I write this with the utmost bias. I came into college not having the slightest interest in joining a fraternity, and that is not because I don’t think they are beneficial or anything. They just didn’t interest me. I get it that you can make “lifelong brothers,” but as I am a twin and I also go to school/room with my twin, I don’t need another brother to live with. Hell, I don’t even like my twin brother, what makes you think I would like 50+ other “bros?"
Anyways, I am not here to bash on fraternity/sorority life; I am sure it’s tight as hell. I am here to just entertain you with some personal stories of mine as I have experienced college as a GDI. A GDI is a “God-Damn Independent" for all of you not frat folks. This term does not offend me. If anything, I use it to give my frat friends s**t. That’s the best kind of humor right, self-humiliation? If you don’t think so, then you are p***y.
One of the worst things about not being in a fraternity is storing alcoholic beverages. Being of Polish descent, I like to drink. Not like “ruin every personal relationship because I can’t put the bottle down” kind of drinking, it’s more like the “let me make a complete asshat of myself in front of everyone, puke, rally, then do it all over again” kind of drinking. Anyways, living in a dorm for the past three years has prepared me in the ways of smuggling alcohol into my room, just like Pablo Escobar trained people to shove cocaine packs up their bungholes (I swear there was no butt stuff, just elaborate hiding devices).
If you have ever seen the hit 2010 action/comedy film “The Other Guys,” starring Mark Wahlberg, then you will understand this next reference. If you have not, you were probably watching Hallmark movies with your mother. Anyways, one of the perks I have experienced with being a GDI is that I feel like I have been a part of the frat without having to actually be called a “pledge bitch”. What I mean by this is that during my freshman year, I befriended two complete losers (you guys know who you are), and as we would be doing our physics homework like a bunch of nerds, while they would also be studying their frat handbooks. I would always heckle them about joining a fraternity just because I am a complete jackass and love to give people s***.
Here comes the movie reference. In the movie, Mark Wahlberg admits to his girlfriend that he learned ballet so he could make fun of all of the other kids doing ballet. This basically sums up what I did, to a certain extent at least. I would learn all of their ways, but I would remember random facts about the fraternity that are pointless, but help me give the guys s**t. This knowledge would come in handy during a drunken escapade during Manhattan’s beloved “Fake Patty’s Day.” During the 2016 event, I wandered into the house of the frat at their Kansas State University campus, and man, was this place a s**t-hole. I wouldn’t even call this a house. Anyways, they asked me for the handshake and what chapter I was from, and boy, did I repeat the correct answer. I repeated it as fast as if I had rehearsed a lie to tell my mother why I scorched our kitchen rug in 2005.

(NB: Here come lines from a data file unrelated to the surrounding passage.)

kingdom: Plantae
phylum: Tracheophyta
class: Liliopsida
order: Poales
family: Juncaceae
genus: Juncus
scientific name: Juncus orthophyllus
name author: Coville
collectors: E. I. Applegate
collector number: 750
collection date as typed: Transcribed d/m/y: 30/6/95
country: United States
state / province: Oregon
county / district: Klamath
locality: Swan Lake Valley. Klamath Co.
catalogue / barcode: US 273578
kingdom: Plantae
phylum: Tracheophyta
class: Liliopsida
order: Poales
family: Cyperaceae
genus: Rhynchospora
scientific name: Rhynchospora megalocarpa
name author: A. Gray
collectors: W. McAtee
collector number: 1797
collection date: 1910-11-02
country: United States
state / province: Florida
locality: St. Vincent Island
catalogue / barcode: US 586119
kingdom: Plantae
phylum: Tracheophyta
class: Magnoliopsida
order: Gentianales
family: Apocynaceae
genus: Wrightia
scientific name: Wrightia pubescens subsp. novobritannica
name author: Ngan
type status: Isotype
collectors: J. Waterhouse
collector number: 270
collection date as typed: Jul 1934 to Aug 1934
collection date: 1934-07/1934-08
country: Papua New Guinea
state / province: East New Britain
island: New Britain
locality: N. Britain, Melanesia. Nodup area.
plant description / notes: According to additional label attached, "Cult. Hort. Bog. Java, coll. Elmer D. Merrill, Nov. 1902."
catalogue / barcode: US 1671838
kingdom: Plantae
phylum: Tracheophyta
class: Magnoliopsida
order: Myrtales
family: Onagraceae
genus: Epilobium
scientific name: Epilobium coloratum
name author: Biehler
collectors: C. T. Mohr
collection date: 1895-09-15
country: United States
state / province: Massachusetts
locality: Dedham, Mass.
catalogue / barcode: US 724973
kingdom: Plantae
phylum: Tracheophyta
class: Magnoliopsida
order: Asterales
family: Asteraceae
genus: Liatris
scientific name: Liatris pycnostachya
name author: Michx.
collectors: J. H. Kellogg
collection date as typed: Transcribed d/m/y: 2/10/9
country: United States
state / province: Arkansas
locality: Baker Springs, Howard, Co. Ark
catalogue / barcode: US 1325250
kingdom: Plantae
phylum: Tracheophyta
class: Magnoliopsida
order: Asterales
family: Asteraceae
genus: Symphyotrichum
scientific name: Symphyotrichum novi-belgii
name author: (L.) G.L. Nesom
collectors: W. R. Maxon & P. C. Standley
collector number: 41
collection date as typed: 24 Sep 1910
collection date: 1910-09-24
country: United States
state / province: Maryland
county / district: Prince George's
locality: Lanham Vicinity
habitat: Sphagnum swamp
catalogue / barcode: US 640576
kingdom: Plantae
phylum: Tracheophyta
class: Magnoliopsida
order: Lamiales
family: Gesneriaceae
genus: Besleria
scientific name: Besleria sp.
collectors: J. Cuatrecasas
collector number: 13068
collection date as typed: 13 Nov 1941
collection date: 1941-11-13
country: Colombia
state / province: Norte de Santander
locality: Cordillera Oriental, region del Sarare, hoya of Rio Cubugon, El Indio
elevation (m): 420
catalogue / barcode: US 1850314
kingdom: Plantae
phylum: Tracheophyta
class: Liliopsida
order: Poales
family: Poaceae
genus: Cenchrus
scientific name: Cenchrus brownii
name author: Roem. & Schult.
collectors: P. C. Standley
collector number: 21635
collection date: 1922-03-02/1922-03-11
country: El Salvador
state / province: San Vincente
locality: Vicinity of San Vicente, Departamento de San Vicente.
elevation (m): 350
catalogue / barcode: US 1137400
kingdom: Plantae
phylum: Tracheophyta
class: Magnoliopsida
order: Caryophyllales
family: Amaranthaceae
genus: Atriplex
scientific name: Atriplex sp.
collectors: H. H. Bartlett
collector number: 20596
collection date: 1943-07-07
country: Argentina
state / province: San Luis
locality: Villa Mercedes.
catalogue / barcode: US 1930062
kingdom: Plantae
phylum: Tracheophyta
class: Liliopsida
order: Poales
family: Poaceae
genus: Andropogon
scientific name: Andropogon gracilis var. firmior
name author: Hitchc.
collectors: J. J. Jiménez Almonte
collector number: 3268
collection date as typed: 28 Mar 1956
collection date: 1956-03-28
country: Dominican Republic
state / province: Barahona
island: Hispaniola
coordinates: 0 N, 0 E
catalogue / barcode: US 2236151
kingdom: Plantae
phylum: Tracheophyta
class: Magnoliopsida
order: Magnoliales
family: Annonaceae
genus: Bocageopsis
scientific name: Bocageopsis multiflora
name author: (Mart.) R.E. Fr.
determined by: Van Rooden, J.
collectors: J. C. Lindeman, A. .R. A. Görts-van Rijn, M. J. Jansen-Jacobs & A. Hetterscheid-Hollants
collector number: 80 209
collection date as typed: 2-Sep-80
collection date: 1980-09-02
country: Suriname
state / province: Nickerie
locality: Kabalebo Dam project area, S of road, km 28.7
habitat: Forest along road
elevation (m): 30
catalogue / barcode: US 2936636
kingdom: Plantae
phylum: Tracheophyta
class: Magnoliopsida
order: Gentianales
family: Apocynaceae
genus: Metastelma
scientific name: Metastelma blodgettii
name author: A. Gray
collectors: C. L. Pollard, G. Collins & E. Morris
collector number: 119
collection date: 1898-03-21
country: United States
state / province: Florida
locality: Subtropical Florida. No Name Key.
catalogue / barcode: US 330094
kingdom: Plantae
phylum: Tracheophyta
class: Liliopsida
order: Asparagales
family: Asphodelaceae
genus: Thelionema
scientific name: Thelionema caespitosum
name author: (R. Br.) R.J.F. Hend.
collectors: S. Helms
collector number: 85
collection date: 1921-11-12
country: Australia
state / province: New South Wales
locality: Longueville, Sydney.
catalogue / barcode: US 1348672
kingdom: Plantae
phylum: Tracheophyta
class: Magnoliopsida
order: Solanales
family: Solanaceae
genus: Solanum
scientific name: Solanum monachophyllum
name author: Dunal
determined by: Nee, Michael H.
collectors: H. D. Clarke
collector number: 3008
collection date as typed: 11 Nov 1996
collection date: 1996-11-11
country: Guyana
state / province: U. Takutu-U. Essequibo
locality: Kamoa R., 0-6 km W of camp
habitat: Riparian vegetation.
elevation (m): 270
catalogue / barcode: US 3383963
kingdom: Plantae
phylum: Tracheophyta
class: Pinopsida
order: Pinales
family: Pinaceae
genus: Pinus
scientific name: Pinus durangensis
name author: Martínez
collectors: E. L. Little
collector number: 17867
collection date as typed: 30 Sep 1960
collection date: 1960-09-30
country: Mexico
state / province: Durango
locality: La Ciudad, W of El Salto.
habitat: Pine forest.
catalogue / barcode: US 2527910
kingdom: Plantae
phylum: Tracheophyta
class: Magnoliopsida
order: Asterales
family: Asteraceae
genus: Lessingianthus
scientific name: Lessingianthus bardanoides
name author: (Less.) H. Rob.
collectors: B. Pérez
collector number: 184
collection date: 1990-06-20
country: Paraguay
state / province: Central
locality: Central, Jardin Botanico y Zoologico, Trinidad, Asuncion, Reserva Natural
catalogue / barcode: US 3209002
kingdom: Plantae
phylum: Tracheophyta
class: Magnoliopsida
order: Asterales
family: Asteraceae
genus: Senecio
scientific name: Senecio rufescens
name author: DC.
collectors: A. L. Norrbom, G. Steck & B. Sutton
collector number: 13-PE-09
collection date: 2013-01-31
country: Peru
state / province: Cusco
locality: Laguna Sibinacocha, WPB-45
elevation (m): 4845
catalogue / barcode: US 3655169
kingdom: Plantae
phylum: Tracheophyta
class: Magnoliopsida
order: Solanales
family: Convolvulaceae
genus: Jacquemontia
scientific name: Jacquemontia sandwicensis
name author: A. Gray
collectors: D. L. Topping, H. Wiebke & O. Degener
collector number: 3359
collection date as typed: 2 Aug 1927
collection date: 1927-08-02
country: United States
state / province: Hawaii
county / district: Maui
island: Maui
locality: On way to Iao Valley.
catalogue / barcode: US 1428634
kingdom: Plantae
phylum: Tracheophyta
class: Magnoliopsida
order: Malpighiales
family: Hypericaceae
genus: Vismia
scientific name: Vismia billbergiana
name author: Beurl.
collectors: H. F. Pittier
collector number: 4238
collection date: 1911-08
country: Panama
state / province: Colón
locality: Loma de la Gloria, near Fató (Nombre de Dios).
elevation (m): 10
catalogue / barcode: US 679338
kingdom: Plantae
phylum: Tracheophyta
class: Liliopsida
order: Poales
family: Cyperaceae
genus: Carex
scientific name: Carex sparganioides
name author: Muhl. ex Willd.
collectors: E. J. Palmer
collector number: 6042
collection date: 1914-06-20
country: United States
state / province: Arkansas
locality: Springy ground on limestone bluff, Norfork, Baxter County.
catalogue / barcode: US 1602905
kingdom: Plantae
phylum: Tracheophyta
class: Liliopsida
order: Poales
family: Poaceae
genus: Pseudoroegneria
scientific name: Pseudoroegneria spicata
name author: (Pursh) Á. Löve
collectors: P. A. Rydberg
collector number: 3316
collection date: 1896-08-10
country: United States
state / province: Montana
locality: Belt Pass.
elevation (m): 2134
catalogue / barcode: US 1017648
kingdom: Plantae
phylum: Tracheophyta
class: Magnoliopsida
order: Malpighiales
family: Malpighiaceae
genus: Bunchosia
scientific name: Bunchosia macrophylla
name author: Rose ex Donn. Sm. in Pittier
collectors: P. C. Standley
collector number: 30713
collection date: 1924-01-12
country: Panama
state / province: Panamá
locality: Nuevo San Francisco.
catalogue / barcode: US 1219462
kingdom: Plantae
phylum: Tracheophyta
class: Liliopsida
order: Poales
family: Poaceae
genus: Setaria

The other great thing about not having to pledge a fraternity here at Baker University is the parties. Since a bunch of the soccer guys are all in the same house, most of us guys are allowed to party to our hearts desire (or until we puke in someone’s room). This always give us a venue to attempt to woo a girl and to most likely get shutdown. Either way, I always have a great time consuming a liver-damaging beverage while having a few laughs with a bunch of great people.
Basically I just wrote this because I wanted to let you know I am comparable to a jackass of a character from an action/comedy film, and that I have at least two friends. Now you can take my experience with a grain of salt or pepper (I don’t know which seasoning you like, and I don’t really care). Whatever you end up doing with your college experience, I don’t really care, you are still a jabroni, and my life will still be just as s**tty.